Recent studies have suggested that the endocardium, labeled by Nkx2.5-Cre and Nfatc1-Cre genetic tools, as a new hemogenic endothelium (HE) contributes to transient definitive hematopoiesis in the developing heart. However, the specificity of these tools needs to be further clarified. The Nkx2.5-Cre was subsequently found to be non-specific to endocardium, as it also targets the HE of YS and AGM.

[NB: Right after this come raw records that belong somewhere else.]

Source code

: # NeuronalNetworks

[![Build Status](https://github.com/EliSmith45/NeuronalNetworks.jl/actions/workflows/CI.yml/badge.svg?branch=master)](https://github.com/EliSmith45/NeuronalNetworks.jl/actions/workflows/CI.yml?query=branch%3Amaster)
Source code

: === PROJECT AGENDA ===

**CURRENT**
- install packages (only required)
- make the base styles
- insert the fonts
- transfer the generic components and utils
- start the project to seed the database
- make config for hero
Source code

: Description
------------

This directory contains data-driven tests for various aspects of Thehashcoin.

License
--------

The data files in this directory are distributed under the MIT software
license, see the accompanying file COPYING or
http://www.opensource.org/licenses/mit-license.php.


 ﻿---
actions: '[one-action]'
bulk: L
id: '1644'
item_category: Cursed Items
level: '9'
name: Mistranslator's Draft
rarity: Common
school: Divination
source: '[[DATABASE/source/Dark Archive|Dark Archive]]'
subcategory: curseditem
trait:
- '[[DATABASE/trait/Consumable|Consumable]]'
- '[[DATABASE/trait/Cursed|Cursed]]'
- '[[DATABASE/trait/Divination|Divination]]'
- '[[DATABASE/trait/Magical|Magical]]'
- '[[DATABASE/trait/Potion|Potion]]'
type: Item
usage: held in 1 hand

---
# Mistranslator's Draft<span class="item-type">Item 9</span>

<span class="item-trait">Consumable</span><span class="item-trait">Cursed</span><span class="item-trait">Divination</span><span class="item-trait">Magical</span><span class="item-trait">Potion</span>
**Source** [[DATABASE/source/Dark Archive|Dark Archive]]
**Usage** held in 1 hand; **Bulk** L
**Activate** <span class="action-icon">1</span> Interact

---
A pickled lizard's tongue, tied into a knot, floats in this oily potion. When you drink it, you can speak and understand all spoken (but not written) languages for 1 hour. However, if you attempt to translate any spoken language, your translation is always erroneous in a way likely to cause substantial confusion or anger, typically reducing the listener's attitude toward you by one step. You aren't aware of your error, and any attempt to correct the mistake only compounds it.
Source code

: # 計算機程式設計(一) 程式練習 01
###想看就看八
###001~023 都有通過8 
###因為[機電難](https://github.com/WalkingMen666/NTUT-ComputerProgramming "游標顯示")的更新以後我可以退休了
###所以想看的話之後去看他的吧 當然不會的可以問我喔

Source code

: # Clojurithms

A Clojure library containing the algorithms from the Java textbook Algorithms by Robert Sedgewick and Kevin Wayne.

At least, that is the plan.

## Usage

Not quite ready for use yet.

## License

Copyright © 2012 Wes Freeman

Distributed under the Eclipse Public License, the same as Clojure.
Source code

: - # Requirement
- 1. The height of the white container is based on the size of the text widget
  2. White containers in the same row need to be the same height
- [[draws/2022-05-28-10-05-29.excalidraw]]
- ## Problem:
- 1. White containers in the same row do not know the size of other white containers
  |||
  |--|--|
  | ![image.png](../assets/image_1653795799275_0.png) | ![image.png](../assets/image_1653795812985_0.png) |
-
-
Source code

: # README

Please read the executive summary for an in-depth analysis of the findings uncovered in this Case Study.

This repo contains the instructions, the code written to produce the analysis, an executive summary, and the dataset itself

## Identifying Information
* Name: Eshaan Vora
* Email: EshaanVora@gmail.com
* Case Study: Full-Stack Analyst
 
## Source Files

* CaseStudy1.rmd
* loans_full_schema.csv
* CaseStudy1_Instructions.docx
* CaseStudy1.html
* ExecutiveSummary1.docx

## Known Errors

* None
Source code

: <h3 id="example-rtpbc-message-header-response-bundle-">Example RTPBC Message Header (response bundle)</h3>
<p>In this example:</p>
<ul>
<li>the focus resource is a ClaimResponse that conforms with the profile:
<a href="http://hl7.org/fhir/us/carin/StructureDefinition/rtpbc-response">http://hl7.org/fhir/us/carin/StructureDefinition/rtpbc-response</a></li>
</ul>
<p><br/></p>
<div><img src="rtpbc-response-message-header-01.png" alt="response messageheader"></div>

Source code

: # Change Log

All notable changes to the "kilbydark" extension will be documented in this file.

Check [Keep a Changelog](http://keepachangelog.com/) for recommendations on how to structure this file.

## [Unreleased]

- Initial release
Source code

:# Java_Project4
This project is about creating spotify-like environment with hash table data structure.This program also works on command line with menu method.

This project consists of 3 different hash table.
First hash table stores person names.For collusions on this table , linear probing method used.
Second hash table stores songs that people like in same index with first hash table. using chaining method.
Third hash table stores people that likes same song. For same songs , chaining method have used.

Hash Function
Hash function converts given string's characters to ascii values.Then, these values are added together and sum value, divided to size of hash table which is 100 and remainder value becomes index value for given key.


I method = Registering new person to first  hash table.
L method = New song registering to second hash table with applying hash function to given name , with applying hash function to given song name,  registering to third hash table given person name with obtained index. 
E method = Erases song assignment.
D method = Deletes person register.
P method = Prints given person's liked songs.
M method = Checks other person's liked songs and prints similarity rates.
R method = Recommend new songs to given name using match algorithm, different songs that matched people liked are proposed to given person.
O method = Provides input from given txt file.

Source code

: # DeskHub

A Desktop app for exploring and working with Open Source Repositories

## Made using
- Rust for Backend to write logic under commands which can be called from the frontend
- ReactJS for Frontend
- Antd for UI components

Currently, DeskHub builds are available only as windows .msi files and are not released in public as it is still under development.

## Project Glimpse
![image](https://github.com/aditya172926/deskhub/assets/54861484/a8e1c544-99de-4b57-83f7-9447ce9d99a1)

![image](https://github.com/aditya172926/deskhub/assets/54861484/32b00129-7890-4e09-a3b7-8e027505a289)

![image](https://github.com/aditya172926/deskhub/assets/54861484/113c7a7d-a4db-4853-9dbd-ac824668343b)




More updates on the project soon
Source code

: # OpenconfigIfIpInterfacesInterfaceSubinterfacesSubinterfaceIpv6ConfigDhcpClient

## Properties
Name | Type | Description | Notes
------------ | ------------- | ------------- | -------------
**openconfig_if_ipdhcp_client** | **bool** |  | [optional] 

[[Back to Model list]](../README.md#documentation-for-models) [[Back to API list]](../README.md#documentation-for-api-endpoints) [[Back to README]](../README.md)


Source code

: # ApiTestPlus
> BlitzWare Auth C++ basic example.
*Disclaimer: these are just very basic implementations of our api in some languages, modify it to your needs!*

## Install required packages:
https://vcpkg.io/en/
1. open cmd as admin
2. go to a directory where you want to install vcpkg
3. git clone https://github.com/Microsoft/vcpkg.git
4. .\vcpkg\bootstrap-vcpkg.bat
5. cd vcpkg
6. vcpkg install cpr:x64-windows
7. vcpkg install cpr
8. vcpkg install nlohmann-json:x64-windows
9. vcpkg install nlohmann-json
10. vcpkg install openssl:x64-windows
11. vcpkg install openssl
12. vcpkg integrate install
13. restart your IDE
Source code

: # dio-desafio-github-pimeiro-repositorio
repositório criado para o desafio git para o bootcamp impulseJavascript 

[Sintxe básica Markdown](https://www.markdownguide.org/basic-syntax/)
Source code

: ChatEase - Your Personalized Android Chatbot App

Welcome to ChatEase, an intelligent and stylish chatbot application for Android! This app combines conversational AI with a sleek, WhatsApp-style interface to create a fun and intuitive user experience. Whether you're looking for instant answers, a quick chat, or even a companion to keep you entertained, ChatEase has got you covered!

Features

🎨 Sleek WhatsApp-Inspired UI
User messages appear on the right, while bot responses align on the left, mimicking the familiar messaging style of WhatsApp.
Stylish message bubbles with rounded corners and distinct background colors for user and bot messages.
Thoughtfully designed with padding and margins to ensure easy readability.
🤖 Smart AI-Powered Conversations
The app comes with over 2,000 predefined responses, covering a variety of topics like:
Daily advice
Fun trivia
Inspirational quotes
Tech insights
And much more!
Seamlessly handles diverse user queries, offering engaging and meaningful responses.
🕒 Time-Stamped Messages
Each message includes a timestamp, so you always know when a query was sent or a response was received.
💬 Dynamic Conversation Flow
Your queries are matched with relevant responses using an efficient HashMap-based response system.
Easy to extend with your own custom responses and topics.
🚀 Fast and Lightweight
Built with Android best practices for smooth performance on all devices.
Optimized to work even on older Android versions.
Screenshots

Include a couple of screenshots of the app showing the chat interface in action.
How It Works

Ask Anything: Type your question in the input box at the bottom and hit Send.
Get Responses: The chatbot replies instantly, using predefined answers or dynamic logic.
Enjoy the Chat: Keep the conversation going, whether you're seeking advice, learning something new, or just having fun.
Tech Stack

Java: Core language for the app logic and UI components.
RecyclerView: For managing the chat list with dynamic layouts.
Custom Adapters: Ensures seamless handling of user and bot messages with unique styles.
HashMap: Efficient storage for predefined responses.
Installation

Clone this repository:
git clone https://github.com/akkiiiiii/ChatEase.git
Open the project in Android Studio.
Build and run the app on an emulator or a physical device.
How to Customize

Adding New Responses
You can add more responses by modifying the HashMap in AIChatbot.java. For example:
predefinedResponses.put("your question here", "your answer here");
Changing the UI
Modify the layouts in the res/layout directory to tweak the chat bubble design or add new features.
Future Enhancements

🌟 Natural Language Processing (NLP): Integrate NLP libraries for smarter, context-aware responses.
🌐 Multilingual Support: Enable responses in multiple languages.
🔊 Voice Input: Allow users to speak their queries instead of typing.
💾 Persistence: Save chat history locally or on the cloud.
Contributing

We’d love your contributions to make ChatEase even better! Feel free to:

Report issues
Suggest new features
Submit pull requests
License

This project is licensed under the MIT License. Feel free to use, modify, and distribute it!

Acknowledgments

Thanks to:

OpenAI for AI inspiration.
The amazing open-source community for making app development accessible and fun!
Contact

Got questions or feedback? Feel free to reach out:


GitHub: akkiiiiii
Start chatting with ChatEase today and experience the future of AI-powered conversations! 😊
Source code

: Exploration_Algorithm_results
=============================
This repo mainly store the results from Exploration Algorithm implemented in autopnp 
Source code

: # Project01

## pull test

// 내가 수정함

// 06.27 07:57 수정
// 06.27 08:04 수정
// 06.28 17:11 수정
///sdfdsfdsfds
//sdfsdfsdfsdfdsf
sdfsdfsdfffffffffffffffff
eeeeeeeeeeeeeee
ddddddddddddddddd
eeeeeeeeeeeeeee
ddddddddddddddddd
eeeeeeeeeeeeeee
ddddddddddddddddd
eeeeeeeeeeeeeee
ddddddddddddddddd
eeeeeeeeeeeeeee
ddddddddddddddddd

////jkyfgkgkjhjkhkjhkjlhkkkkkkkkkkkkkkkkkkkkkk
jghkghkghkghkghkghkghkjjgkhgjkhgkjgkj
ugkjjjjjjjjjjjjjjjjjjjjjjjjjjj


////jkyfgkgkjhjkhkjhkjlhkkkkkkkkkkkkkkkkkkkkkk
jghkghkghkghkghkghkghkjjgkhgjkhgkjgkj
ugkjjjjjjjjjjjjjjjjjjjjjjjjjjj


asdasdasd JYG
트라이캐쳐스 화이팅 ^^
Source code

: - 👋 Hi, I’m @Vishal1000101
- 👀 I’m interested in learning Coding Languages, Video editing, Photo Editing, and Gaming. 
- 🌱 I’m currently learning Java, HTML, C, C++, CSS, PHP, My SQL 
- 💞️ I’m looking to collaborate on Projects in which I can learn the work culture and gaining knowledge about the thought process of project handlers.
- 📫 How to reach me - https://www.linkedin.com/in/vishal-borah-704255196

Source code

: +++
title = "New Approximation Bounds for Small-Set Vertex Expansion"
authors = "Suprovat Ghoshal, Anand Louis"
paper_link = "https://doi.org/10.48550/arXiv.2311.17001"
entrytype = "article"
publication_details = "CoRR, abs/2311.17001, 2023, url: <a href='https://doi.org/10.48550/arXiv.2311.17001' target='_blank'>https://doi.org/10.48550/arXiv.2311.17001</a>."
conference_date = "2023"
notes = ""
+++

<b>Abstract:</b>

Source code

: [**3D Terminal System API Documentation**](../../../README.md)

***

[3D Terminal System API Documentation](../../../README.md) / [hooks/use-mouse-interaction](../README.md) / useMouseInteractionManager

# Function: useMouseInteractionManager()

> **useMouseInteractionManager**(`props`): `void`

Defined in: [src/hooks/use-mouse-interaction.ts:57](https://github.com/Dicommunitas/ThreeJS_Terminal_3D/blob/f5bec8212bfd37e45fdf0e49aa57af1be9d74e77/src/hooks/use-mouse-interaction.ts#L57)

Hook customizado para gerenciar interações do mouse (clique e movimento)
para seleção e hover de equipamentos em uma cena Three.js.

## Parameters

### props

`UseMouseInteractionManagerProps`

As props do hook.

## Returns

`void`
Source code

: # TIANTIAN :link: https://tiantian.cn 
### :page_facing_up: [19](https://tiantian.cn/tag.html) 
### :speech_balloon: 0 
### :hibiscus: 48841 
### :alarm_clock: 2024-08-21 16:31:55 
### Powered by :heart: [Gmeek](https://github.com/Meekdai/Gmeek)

In this study, the researchers generated three Nfatc1 genetic tools, Nfatc1-ires-CreNfatc1-2A-DreNfatc1-2A-CreER, and further demonstrated that the Nfatc1 was also not a specific marker for endocardium. The Nfatc1 is broadly expressed in the HE of YS and AGM, and circulating blood cells such as macrophages and monocytes, which could interfere with the endocardial tracing results. By using two new Cre drivers that target endocardium, Mef2c-AHF-Cre and Npr3-CreER, the researchers revealed that the endocardial cells minimally contributed to cardiac macrophages and circulating blood cells.

Specifically, the researchers generated a new Cdh5-2A-CreER knock-in line, which could efficiently and specifically label endothelial cells after tamoxifen treatment. Through temporally targeting endothelium by 4-hydroxytamoxifen administration at E7.5 or E10.5, they selectively captured the hematopoietic output of the HE of YS and AGM, respectively. Fate mapping data showed that cardiac macrophages were mostly derived from primitive and “transient” definitive hematopoiesis in the YS with some being generated from definitive hematopoiesis in the AGM region.

This study clarifies the developmental origins of cardiac macrophages, which provide new insights into cardiac development, pathogenesis and regeneration.